▶ Dataset excerpts:
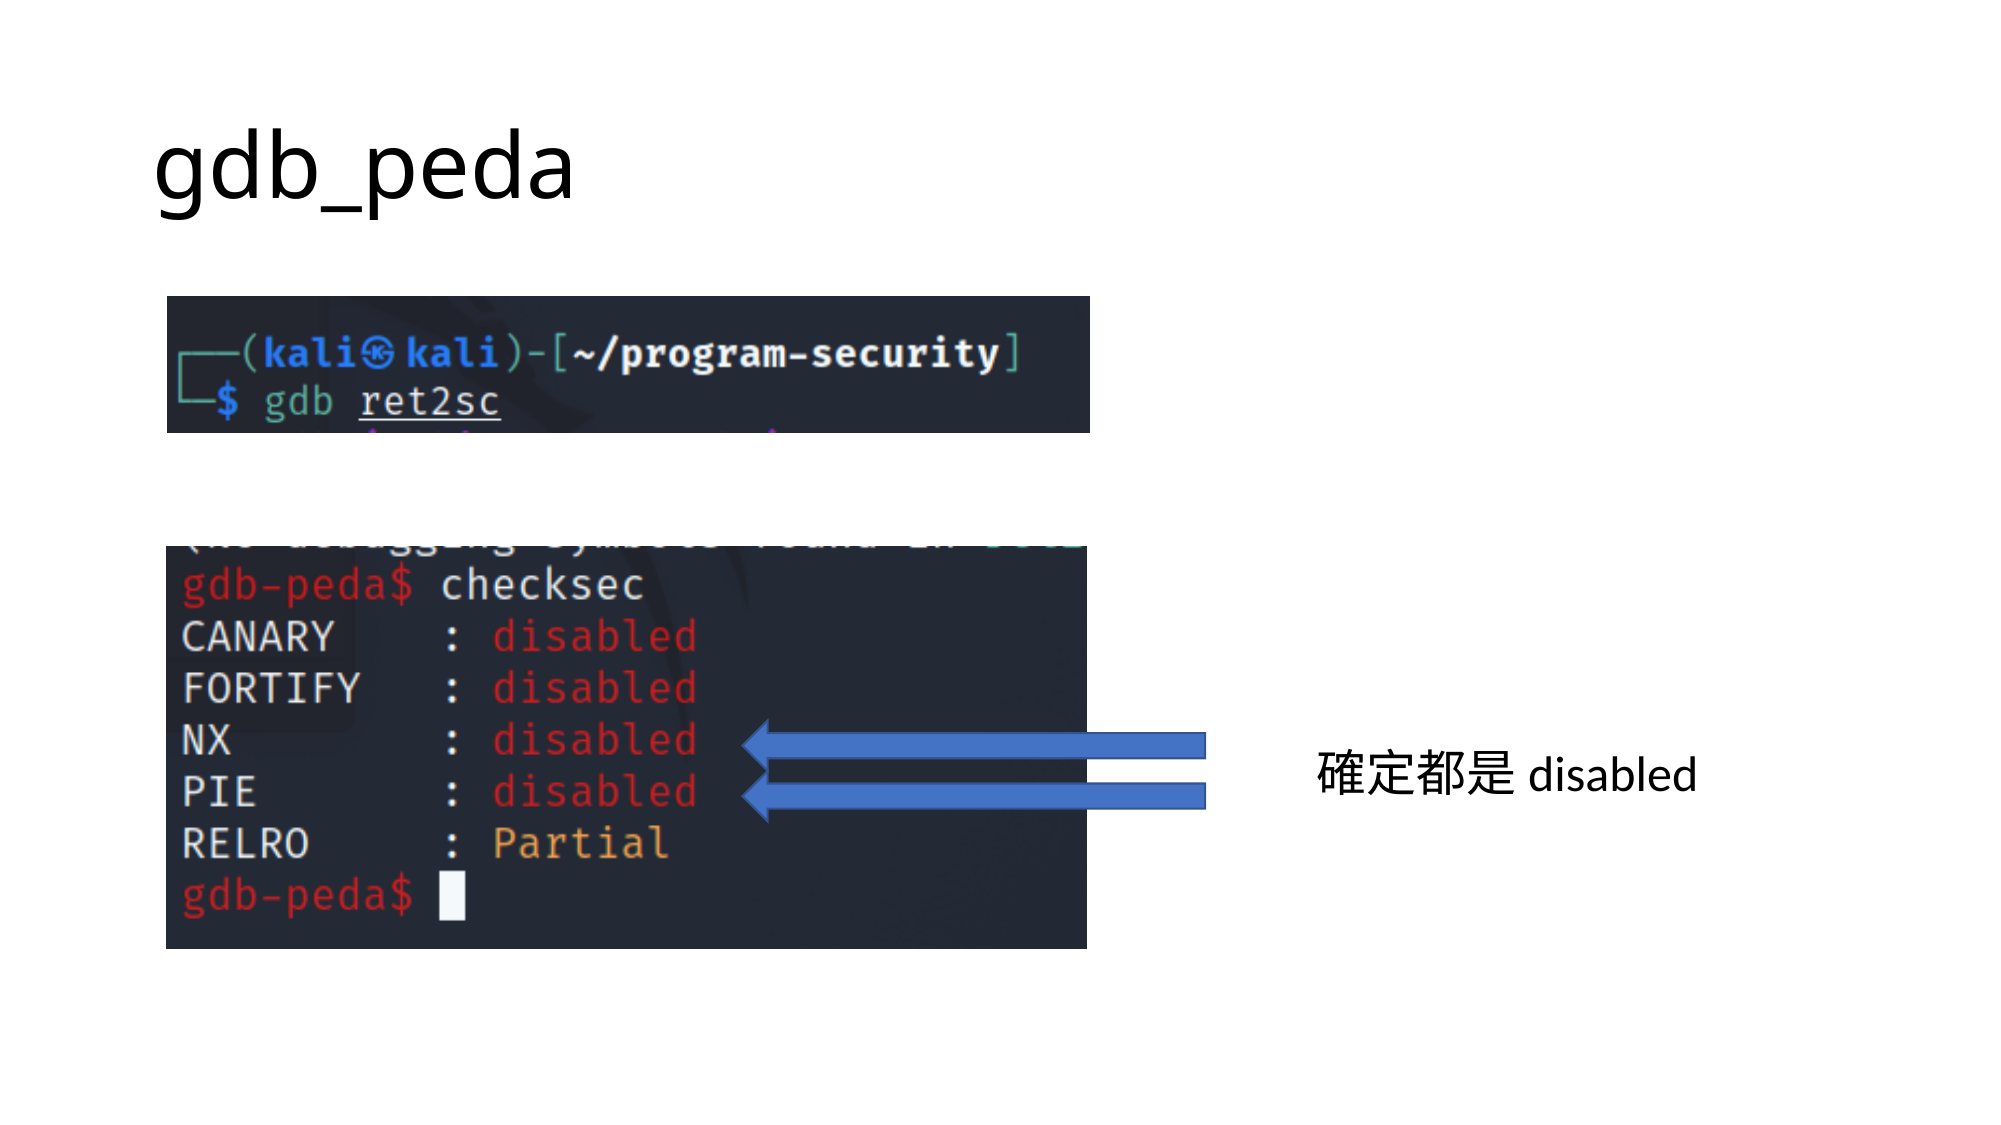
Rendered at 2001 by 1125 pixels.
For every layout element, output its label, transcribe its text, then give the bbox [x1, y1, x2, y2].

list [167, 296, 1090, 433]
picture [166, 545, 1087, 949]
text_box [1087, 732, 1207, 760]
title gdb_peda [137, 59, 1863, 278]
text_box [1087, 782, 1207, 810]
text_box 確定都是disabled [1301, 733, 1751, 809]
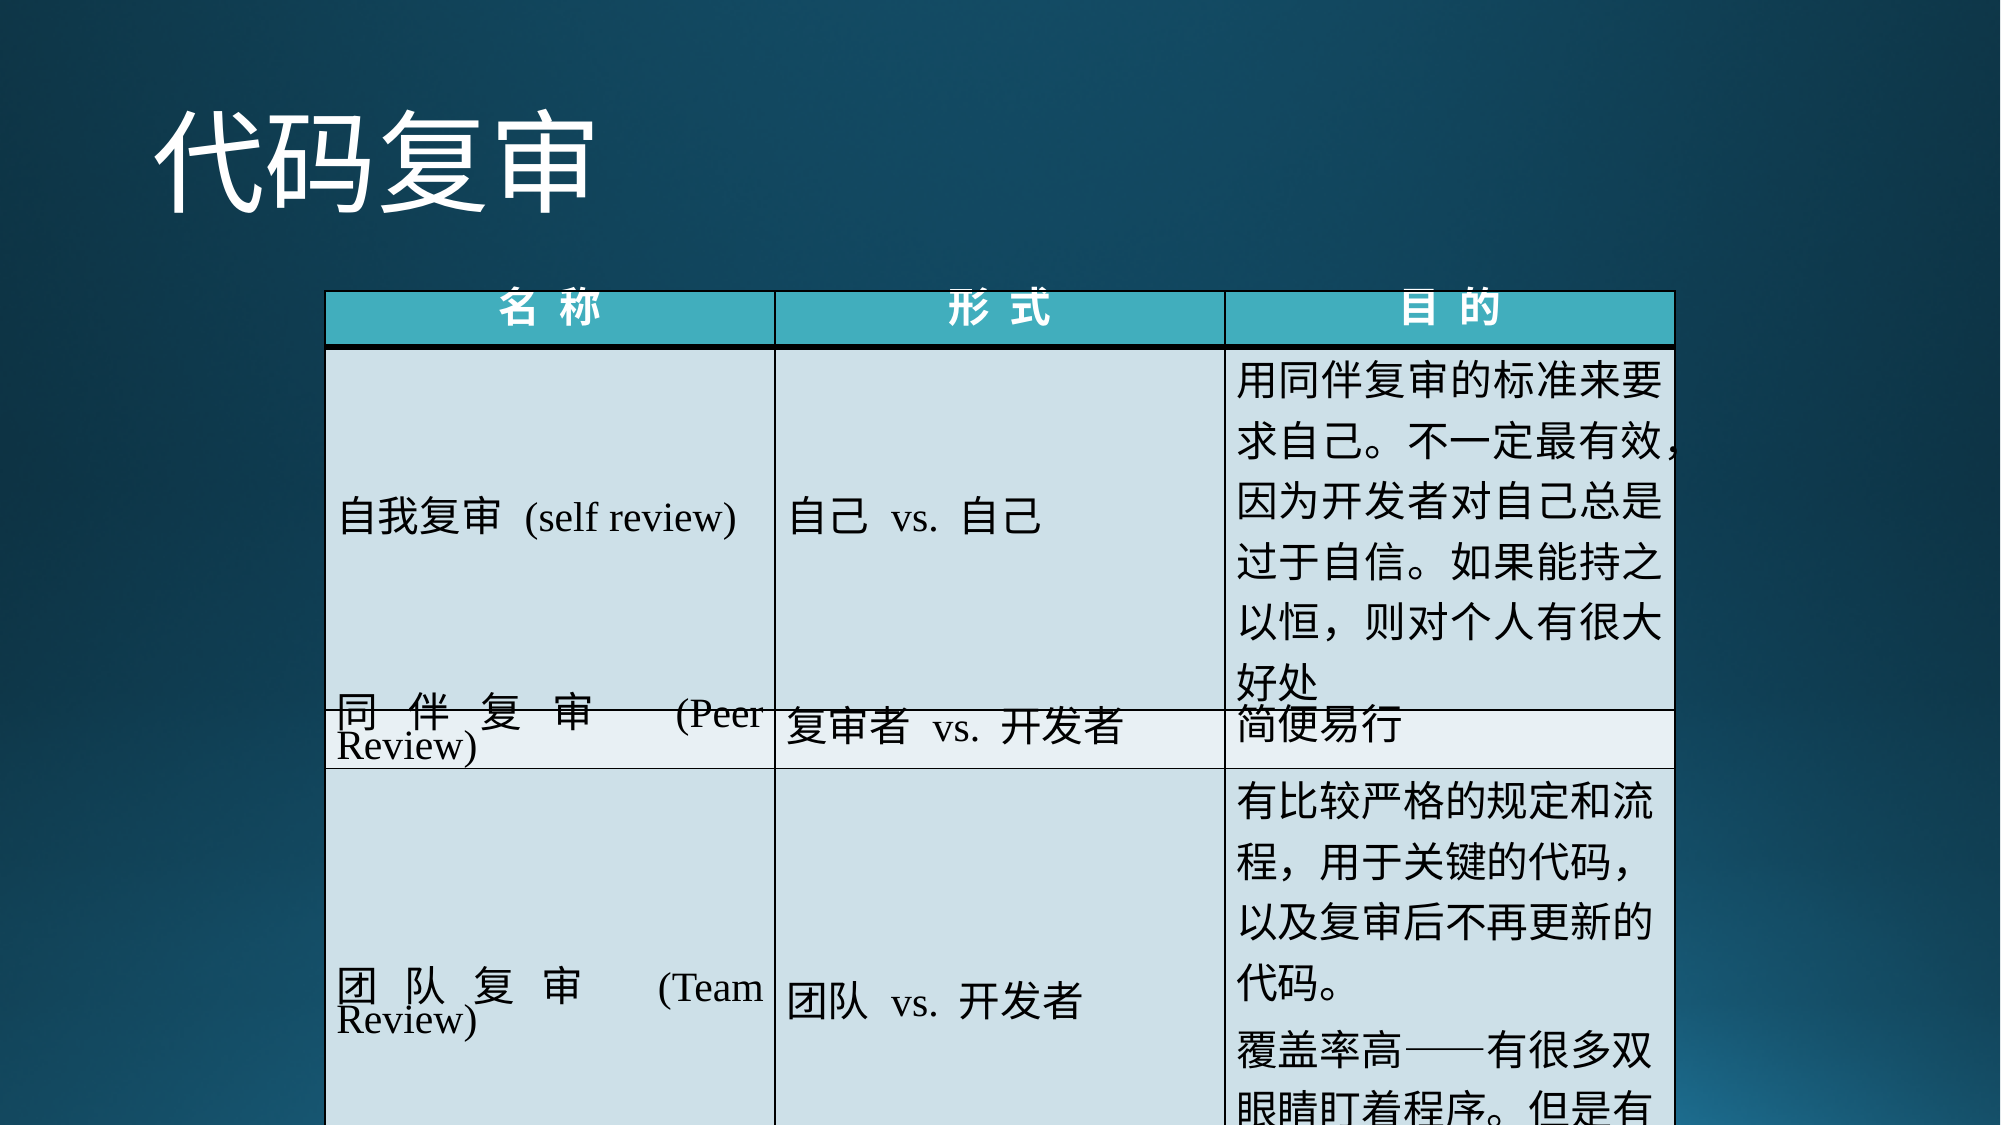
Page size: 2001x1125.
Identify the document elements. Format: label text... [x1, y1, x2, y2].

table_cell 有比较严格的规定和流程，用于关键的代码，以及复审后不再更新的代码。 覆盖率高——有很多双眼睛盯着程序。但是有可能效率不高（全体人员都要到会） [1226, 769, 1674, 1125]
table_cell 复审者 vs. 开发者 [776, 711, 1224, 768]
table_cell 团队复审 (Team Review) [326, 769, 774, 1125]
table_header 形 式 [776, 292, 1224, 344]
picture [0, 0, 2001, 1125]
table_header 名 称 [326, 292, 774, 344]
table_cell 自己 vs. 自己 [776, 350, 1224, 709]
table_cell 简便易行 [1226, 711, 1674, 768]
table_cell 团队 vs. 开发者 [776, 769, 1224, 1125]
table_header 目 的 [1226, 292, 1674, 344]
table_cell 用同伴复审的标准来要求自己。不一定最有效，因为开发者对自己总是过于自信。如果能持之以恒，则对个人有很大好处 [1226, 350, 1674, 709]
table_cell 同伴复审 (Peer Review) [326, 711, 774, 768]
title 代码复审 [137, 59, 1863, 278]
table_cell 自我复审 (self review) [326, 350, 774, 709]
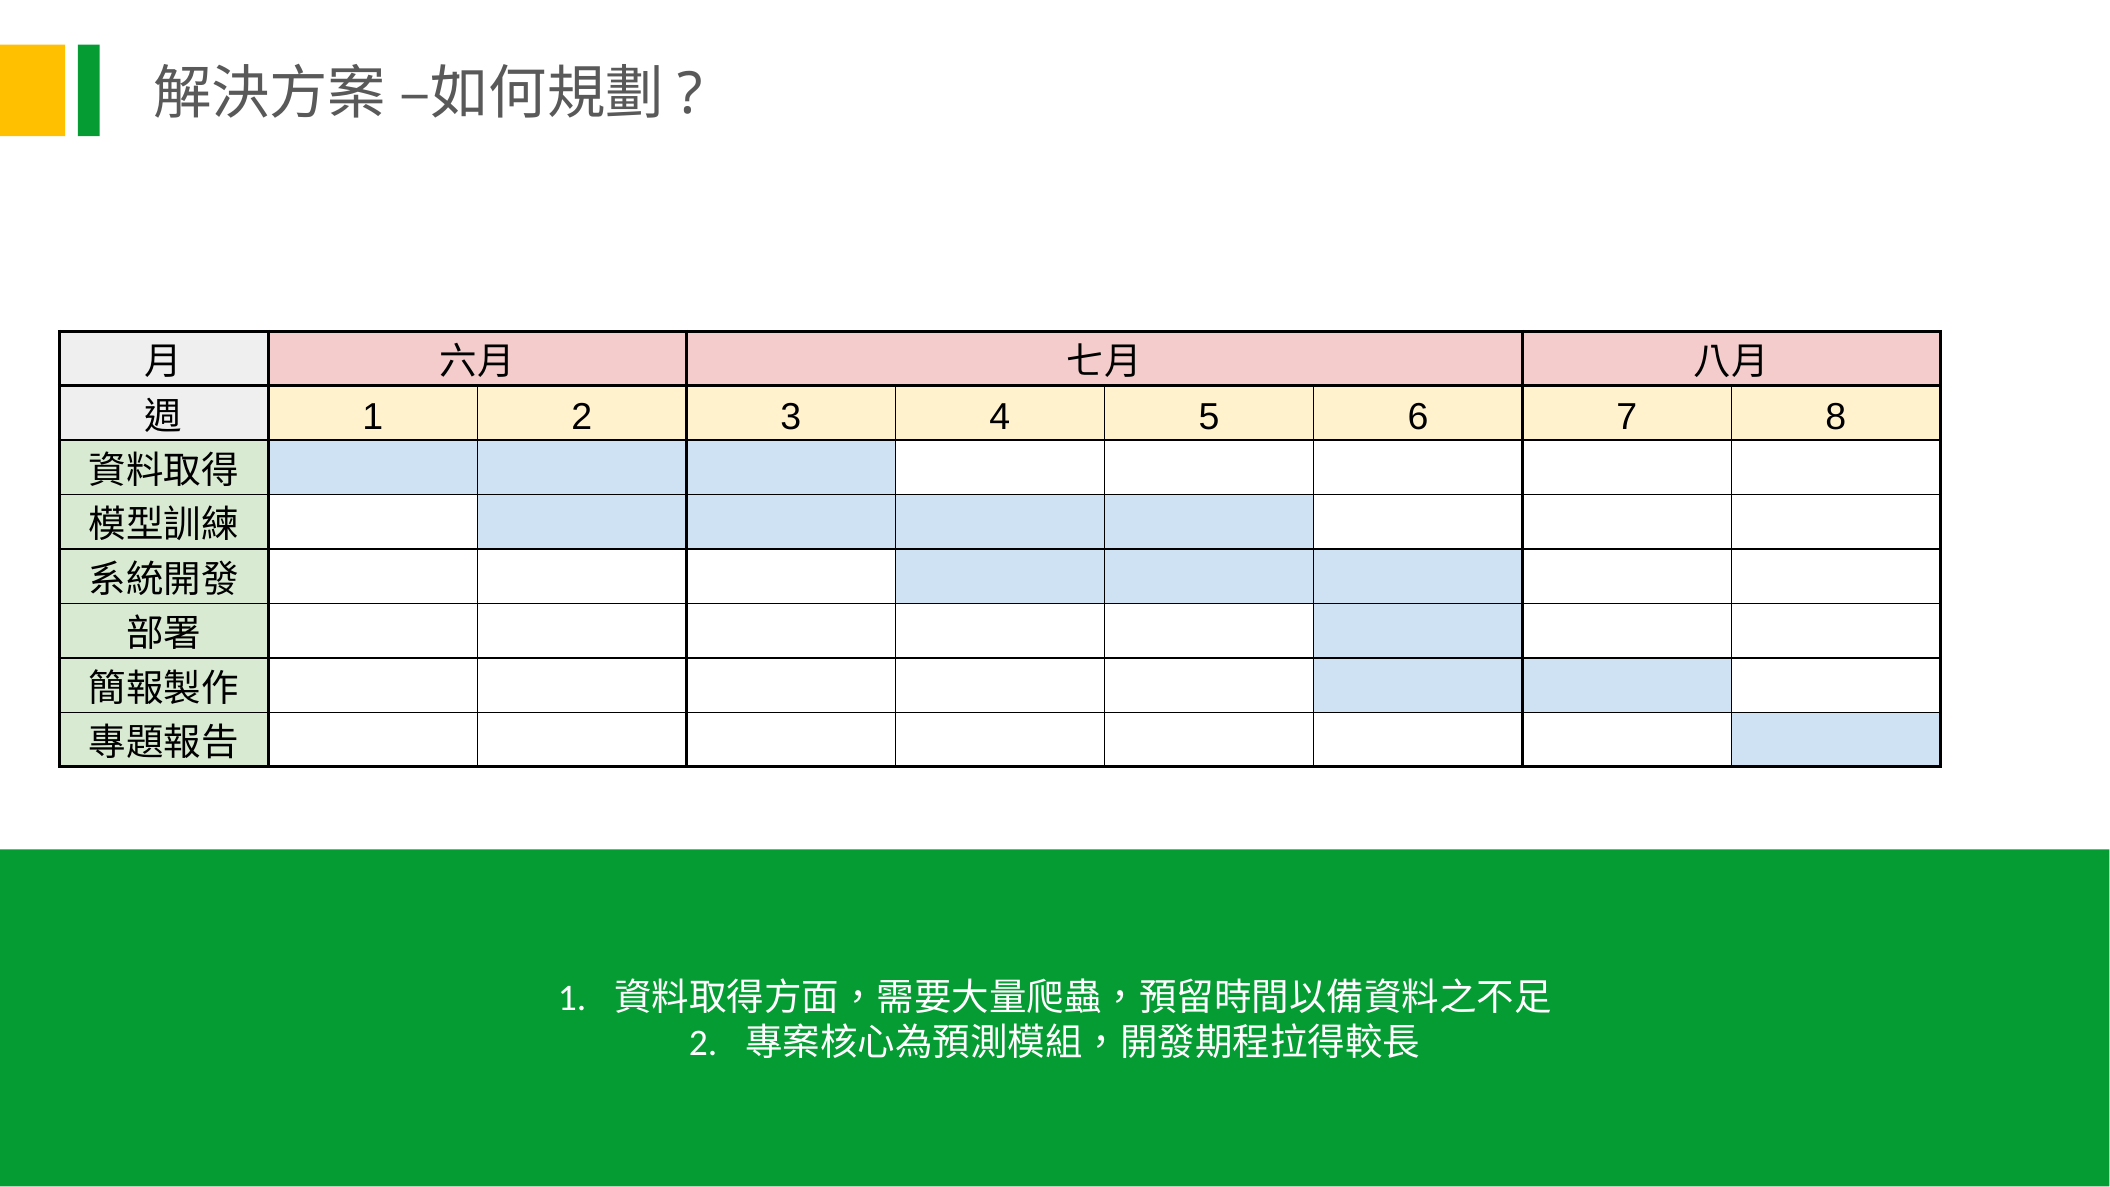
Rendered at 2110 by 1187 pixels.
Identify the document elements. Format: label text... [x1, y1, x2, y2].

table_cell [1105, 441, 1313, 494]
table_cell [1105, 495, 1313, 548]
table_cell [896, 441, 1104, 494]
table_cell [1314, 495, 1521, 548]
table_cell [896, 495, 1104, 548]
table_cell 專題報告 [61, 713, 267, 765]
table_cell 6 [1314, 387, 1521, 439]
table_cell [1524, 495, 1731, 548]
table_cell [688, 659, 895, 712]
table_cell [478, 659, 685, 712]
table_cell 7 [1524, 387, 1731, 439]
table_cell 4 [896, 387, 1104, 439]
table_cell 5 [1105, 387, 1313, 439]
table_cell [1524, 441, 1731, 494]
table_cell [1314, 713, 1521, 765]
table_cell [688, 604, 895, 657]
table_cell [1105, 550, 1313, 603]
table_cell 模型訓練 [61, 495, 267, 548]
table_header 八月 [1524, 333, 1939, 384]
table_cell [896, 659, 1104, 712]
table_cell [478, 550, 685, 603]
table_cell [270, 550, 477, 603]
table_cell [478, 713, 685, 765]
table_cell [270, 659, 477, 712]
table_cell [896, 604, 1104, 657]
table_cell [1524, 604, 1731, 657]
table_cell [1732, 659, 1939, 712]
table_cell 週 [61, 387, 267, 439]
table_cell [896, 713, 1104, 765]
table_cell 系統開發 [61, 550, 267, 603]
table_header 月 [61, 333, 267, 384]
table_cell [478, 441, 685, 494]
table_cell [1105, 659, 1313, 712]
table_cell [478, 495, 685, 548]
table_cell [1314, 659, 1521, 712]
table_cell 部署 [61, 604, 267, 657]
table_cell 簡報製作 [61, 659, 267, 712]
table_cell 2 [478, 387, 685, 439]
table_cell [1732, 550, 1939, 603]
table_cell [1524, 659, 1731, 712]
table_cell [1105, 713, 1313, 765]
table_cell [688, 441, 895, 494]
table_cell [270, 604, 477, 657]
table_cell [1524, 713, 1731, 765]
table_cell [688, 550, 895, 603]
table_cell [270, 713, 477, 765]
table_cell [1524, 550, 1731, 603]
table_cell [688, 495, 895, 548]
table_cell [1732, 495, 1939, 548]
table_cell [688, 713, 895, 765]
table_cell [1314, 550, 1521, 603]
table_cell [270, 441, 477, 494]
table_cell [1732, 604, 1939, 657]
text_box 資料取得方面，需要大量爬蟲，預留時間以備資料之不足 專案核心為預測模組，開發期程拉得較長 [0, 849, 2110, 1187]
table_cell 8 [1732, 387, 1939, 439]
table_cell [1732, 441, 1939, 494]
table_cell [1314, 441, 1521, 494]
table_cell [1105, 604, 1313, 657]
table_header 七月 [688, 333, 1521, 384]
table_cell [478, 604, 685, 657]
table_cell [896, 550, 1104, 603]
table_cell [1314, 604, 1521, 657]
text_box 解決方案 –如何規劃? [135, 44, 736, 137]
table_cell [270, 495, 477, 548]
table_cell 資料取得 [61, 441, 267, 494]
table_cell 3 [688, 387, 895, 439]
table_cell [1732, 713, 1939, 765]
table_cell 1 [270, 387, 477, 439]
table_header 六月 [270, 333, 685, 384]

▶ About this exercise: From the first line to the last, retype the entries above exactly, minus the pictures.

▶ Expected answer:
Rendered at 2001 by 1125 pixels.
For every layout element, output its label, transcribe its text, then give the bbox [x1, y1, x2, y2].

list [167, 296, 1090, 433]
picture [166, 545, 1087, 949]
text_box [1087, 732, 1207, 760]
title gdb_peda [137, 59, 1863, 278]
text_box [1087, 782, 1207, 810]
text_box 確定都是disabled [1301, 733, 1751, 809]
Page size: 2001x1125.
Identify the document elements. Format: label text... [x1, y1, x2, y2].

table_cell 有比较严格的规定和流程，用于关键的代码，以及复审后不再更新的代码。 覆盖率高——有很多双眼睛盯着程序。但是有可能效率不高（全体人员都要到会） [1226, 769, 1674, 1125]
table_cell 复审者 vs. 开发者 [776, 711, 1224, 768]
table_cell 团队复审 (Team Review) [326, 769, 774, 1125]
table_header 形 式 [776, 292, 1224, 344]
picture [0, 0, 2001, 1125]
table_header 名 称 [326, 292, 774, 344]
table_cell 自己 vs. 自己 [776, 350, 1224, 709]
table_cell 简便易行 [1226, 711, 1674, 768]
table_cell 团队 vs. 开发者 [776, 769, 1224, 1125]
table_header 目 的 [1226, 292, 1674, 344]
table_cell 用同伴复审的标准来要求自己。不一定最有效，因为开发者对自己总是过于自信。如果能持之以恒，则对个人有很大好处 [1226, 350, 1674, 709]
table_cell 同伴复审 (Peer Review) [326, 711, 774, 768]
title 代码复审 [137, 59, 1863, 278]
table_cell 自我复审 (self review) [326, 350, 774, 709]
Rendered at 2110 by 1187 pixels.
Identify the document elements. Format: label text... [x1, y1, x2, y2].

table_cell [1105, 441, 1313, 494]
table_cell [1105, 495, 1313, 548]
table_cell [896, 441, 1104, 494]
table_cell [1314, 495, 1521, 548]
table_cell [896, 495, 1104, 548]
table_cell 專題報告 [61, 713, 267, 765]
table_cell 6 [1314, 387, 1521, 439]
table_cell [1524, 495, 1731, 548]
table_cell [688, 659, 895, 712]
table_cell [478, 659, 685, 712]
table_cell 7 [1524, 387, 1731, 439]
table_cell 4 [896, 387, 1104, 439]
table_cell 5 [1105, 387, 1313, 439]
table_cell [1524, 441, 1731, 494]
table_cell [1314, 713, 1521, 765]
table_cell [688, 604, 895, 657]
table_cell [1105, 550, 1313, 603]
table_cell 模型訓練 [61, 495, 267, 548]
table_header 八月 [1524, 333, 1939, 384]
table_cell [896, 659, 1104, 712]
table_cell [478, 550, 685, 603]
table_cell [270, 550, 477, 603]
table_cell [478, 713, 685, 765]
table_cell [270, 659, 477, 712]
table_cell [896, 604, 1104, 657]
table_cell [1524, 604, 1731, 657]
table_cell [1732, 659, 1939, 712]
table_cell 週 [61, 387, 267, 439]
table_cell [896, 713, 1104, 765]
table_cell 系統開發 [61, 550, 267, 603]
table_header 月 [61, 333, 267, 384]
table_cell [478, 441, 685, 494]
table_cell [1105, 659, 1313, 712]
table_cell [478, 495, 685, 548]
table_cell [1314, 659, 1521, 712]
table_cell 部署 [61, 604, 267, 657]
table_cell 簡報製作 [61, 659, 267, 712]
table_cell 2 [478, 387, 685, 439]
table_cell [1732, 550, 1939, 603]
table_cell [1524, 659, 1731, 712]
table_cell [1105, 713, 1313, 765]
table_cell [688, 441, 895, 494]
table_cell [270, 604, 477, 657]
table_cell [1524, 713, 1731, 765]
table_cell [688, 550, 895, 603]
table_cell [270, 713, 477, 765]
table_cell [1524, 550, 1731, 603]
table_cell [688, 495, 895, 548]
table_cell [1732, 495, 1939, 548]
table_cell [688, 713, 895, 765]
table_cell [1314, 550, 1521, 603]
table_cell [270, 441, 477, 494]
table_cell [1732, 604, 1939, 657]
text_box 資料取得方面，需要大量爬蟲，預留時間以備資料之不足 專案核心為預測模組，開發期程拉得較長 [0, 849, 2110, 1187]
table_cell 8 [1732, 387, 1939, 439]
table_cell [1732, 441, 1939, 494]
table_cell [1314, 441, 1521, 494]
table_cell [1105, 604, 1313, 657]
table_header 七月 [688, 333, 1521, 384]
table_cell [478, 604, 685, 657]
table_cell [896, 550, 1104, 603]
table_cell [1314, 604, 1521, 657]
text_box 解決方案 –如何規劃? [135, 44, 736, 137]
table_cell [270, 495, 477, 548]
table_cell 資料取得 [61, 441, 267, 494]
table_cell 3 [688, 387, 895, 439]
table_cell [1732, 713, 1939, 765]
table_cell 1 [270, 387, 477, 439]
table_header 六月 [270, 333, 685, 384]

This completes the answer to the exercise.